▶ [Instructions to follow] Report the number of lines in the entries below that include the word "Group", and nothing else.

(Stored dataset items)
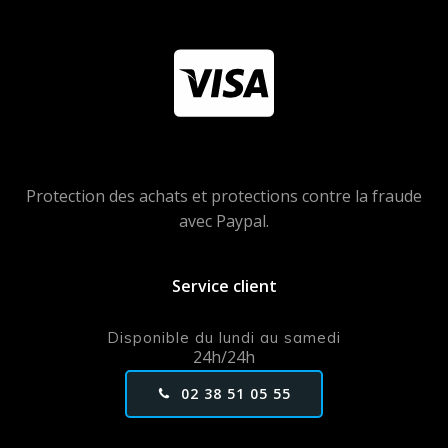
Protection des achats et protections contre la fraude
avec Paypal.
Service client
Disponible du lundi au samedi
24h/24h
02 38 51 05 55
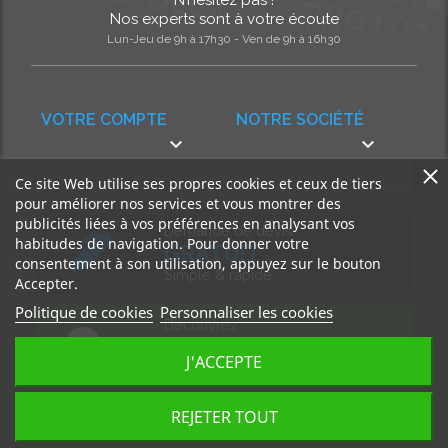
Nos experts sont à votre écoute
Lun-Jeu de 9h à 17h30 - Ven de 9h à 16h30
VOTRE COMPTE
NOTRE SOCIÉTÉ


Ce site Web utilise ses propres cookies et ceux de tiers
pour améliorer nos services et vous montrer des
publicités liées à vos préférences en analysant vos
Demande de devis
habitudes de navigation. Pour donner votre
GRATUIT
consentement à son utilisation, appuyez sur le bouton
Simple & rapide
Accepter.
Politique de cookies
Personnaliser les cookies
Découvrez
notre BLOG
J'ACCEPTE
Accédez à nos articles
REJETER TOUT
Tous droits réservés, MD Ouest © 2026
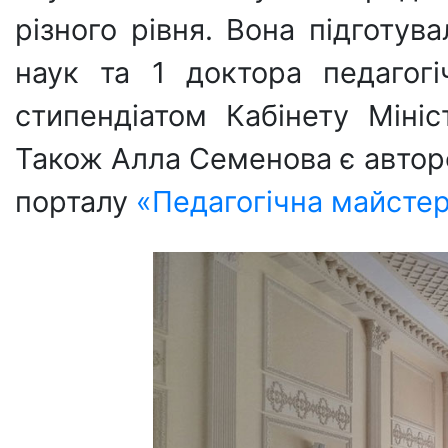
різного рівня. Вона підготув
наук та 1 доктора педагог
стипендіатом Кабінету Міні
Також Алла Семенова є автор
порталу
«Педагогічна майстер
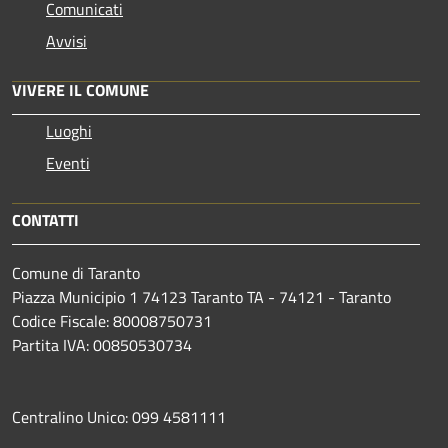
Comunicati
Avvisi
VIVERE IL COMUNE
Luoghi
Eventi
CONTATTI
Comune di Taranto
Piazza Municipio 1 74123 Taranto TA - 74121 - Taranto
Codice Fiscale: 80008750731
Partita IVA: 00850530734
Centralino Unico: 099 4581111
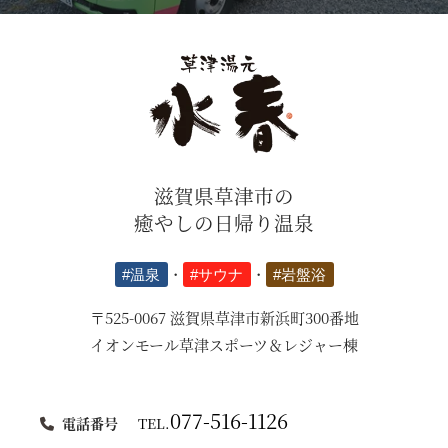
滋賀県草津市の
癒やしの日帰り温泉
#温泉
・
#サウナ
・
#岩盤浴
〒525-0067 滋賀県草津市新浜町300番地
イオンモール草津スポーツ＆レジャー棟
077-516-1126
電話番号
TEL.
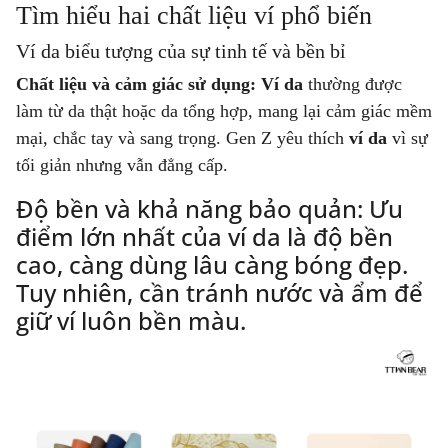
Tìm hiểu hai chất liệu ví phổ biến
Ví da biểu tượng của sự tinh tế và bền bỉ
Chất liệu và cảm giác sử dụng:
Ví da
thường được
làm từ da thật hoặc da tổng hợp, mang lại cảm giác mềm
mại, chắc tay và sang trọng. Gen Z yêu thích
ví da
vì sự
tối giản nhưng vẫn đẳng cấp.
Độ bền và khả năng bảo quản: Ưu
điểm lớn nhất của ví da là độ bền
cao, càng dùng lâu càng bóng đẹp.
Tuy nhiên, cần tránh nước và ẩm để
giữ ví luôn bền màu.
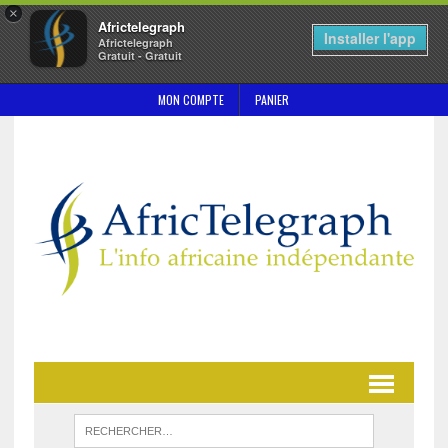
×
Africtelegraph
Installer l'app
Africtelegraph
Gratuit - Gratuit
MON COMPTE
PANIER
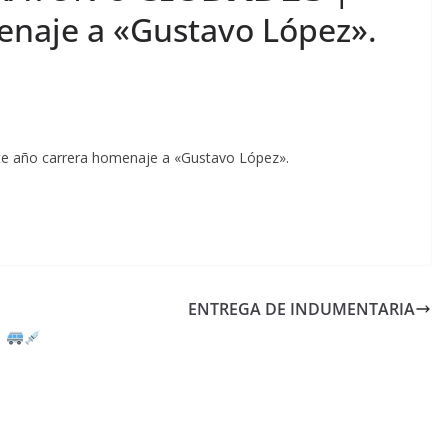
enaje a «Gustavo López».
te año carrera homenaje a «Gustavo López».
ENTREGA DE INDUMENTARIA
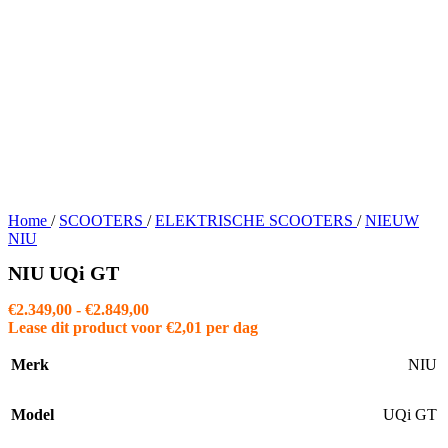
Home
/
SCOOTERS
/
ELEKTRISCHE SCOOTERS
/
NIEUW
NIU
NIU UQi GT
Prijsklasse:
€
2.349,00
-
€
2.849,00
€2.349,00
Lease dit product voor
€
2,01
per dag
tot
€2.849,00
Merk
NIU
Model
UQi GT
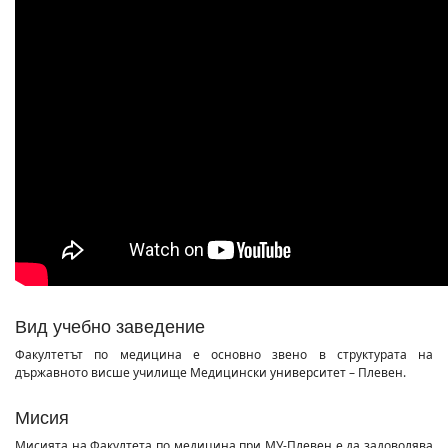
Вид учебно заведение
Факултетът по медицина е основно звено в структурата на
държавното висше училище Медицински университет – Плевен.
Мисия
Мисията на Факултета по медицина при МУ-Плевен е да задоволява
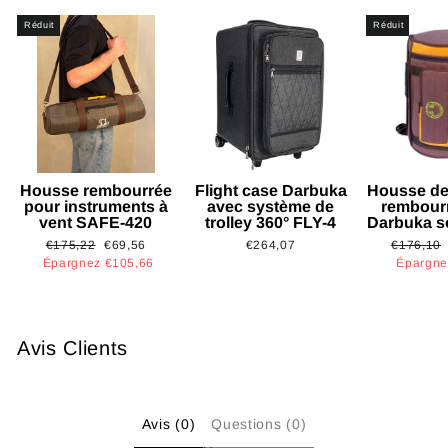
Réduit
Réduit
Housse rembourrée
Flight case Darbuka
Housse de
pour instruments à
avec système de
rembour
vent SAFE-420
trolley 360° FLY-4
Darbuka s
Prix
Prix
Prix
€175,22
€69,56
€264,07
€176,10
régulier
réduit
régulier
Épargnez €105,66
Épargne
Avis Clients
Avis (0)
Questions (0)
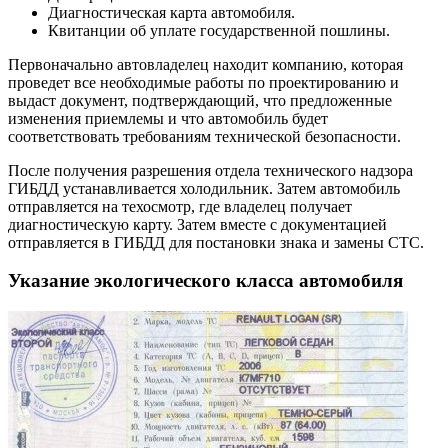
Диагностическая карта автомобиля.
Квитанции об уплате государственной пошлины.
Первоначально автовладелец находит компанию, которая
проведет все необходимые работы по проектированию и
выдаст документ, подтверждающий, что предложенные
изменения приемлемы и что автомобиль будет
соответствовать требованиям технической безопасности.
После получения разрешения отдела технического надзора
ГИБДД устанавливается холодильник. Затем автомобиль
отправляется на техосмотр, где владелец получает
диагностическую карту. Затем вместе с документацией
отправляется в ГИБДД для постановки знака и замены СТС.
Указание экологического класса автомобиля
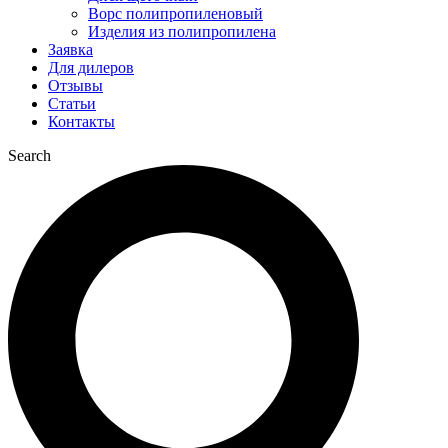
Ворс полипропиленовый
Изделия из полипропилена
Заявка
Для дилеров
Отзывы
Статьи
Контакты
Search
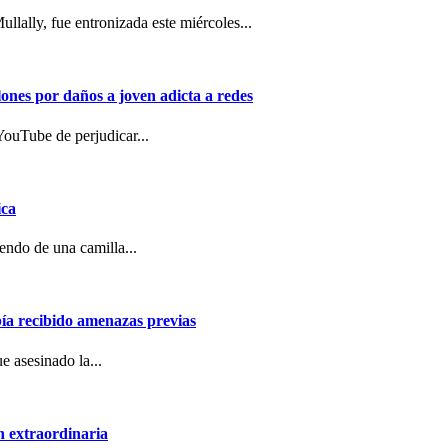
llally, fue entronizada este miércoles...
ones por daños a joven adicta a redes
YouTube de perjudicar...
ica
endo de una camilla...
bía recibido amenazas previas
ue asesinado la...
ón extraordinaria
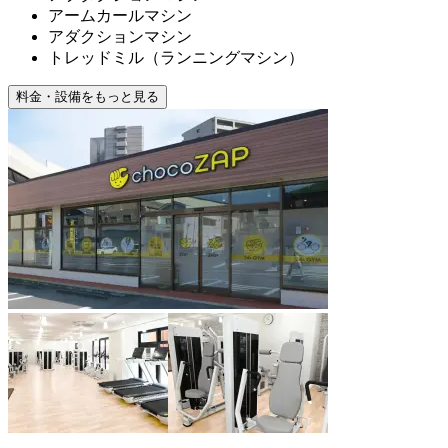
アームカールマシン
アダクションマシン
トレッドミル（ランニングマシン）
料金・設備をもっと見る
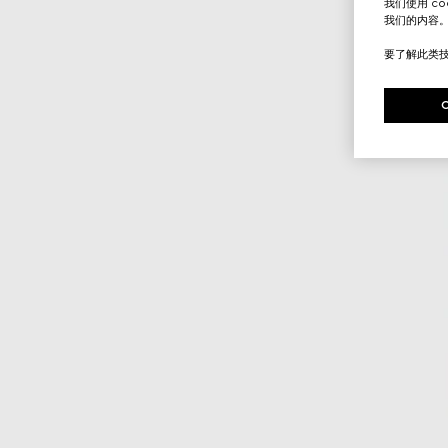
我们使用 c
我们的内容
要了解此类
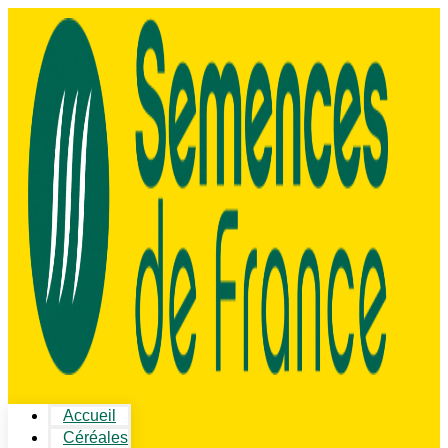
Accueil
Céréales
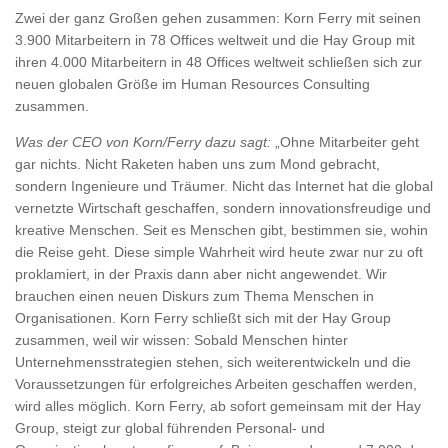
Zwei der ganz Großen gehen zusammen: Korn Ferry mit seinen
3.900 Mitarbeitern in 78 Offices weltweit und die Hay Group mit
ihren 4.000 Mitarbeitern in 48 Offices weltweit schließen sich zur
neuen globalen Größe im Human Resources Consulting
zusammen.
Was der CEO von Korn/Ferry dazu sagt:
„Ohne Mitarbeiter geht
gar nichts. Nicht Raketen haben uns zum Mond gebracht,
sondern Ingenieure und Träumer. Nicht das Internet hat die global
vernetzte Wirtschaft geschaffen, sondern innovationsfreudige und
kreative Menschen. Seit es Menschen gibt, bestimmen sie, wohin
die Reise geht. Diese simple Wahrheit wird heute zwar nur zu oft
proklamiert, in der Praxis dann aber nicht angewendet. Wir
brauchen einen neuen Diskurs zum Thema Menschen in
Organisationen. Korn Ferry schließt sich mit der Hay Group
zusammen, weil wir wissen: Sobald Menschen hinter
Unternehmensstrategien stehen, sich weiterentwickeln und die
Voraussetzungen für erfolgreiches Arbeiten geschaffen werden,
wird alles möglich. Korn Ferry, ab sofort gemeinsam mit der Hay
Group, steigt zur global führenden Personal- und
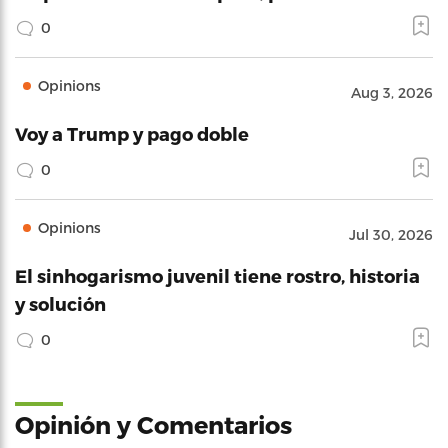
0
Opinions
Aug 3, 2026
Voy a Trump y pago doble
0
Opinions
Jul 30, 2026
El sinhogarismo juvenil tiene rostro, historia
y solución
0
Opinión y Comentarios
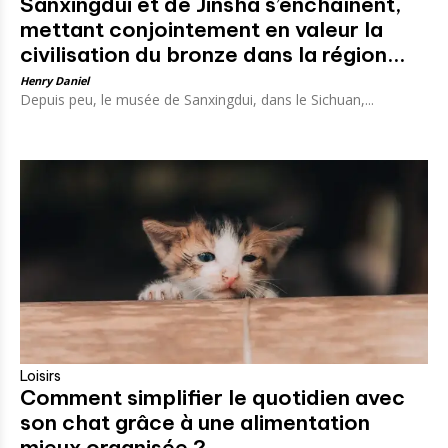
Sanxingdui et de Jinsha s’enchaînent,
mettant conjointement en valeur la
civilisation du bronze dans la région...
Henry Daniel
Depuis peu, le musée de Sanxingdui, dans le Sichuan,...
Loisirs
Comment simplifier le quotidien avec
son chat grâce à une alimentation
mieux organisée ?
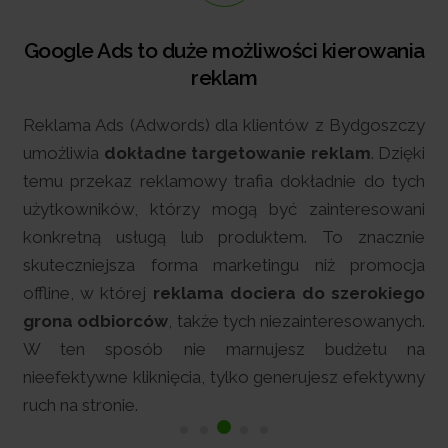
 to duże możliwości kierowania
Google to 
reklam
intern
(Adwords) dla klientów z Bydgoszczy
Kampanie G
ładne targetowanie reklam
. Dzięki
reklamy w G
 reklamowy trafia dokładnie do tych
stacjonarny
w, którzy mogą być zainteresowani
reklamę pr
sługą lub produktem. To znacznie
produkty 
sza forma marketingu niż promocja
zainwestowa
rej
reklama dociera do szerokiego
której celem 
rców
, także tych niezainteresowanych.
sklepie w Byd
ób nie marnujesz budżetu na
kliknięcia, tylko generujesz efektywny
.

▶ [Exercise solution] 3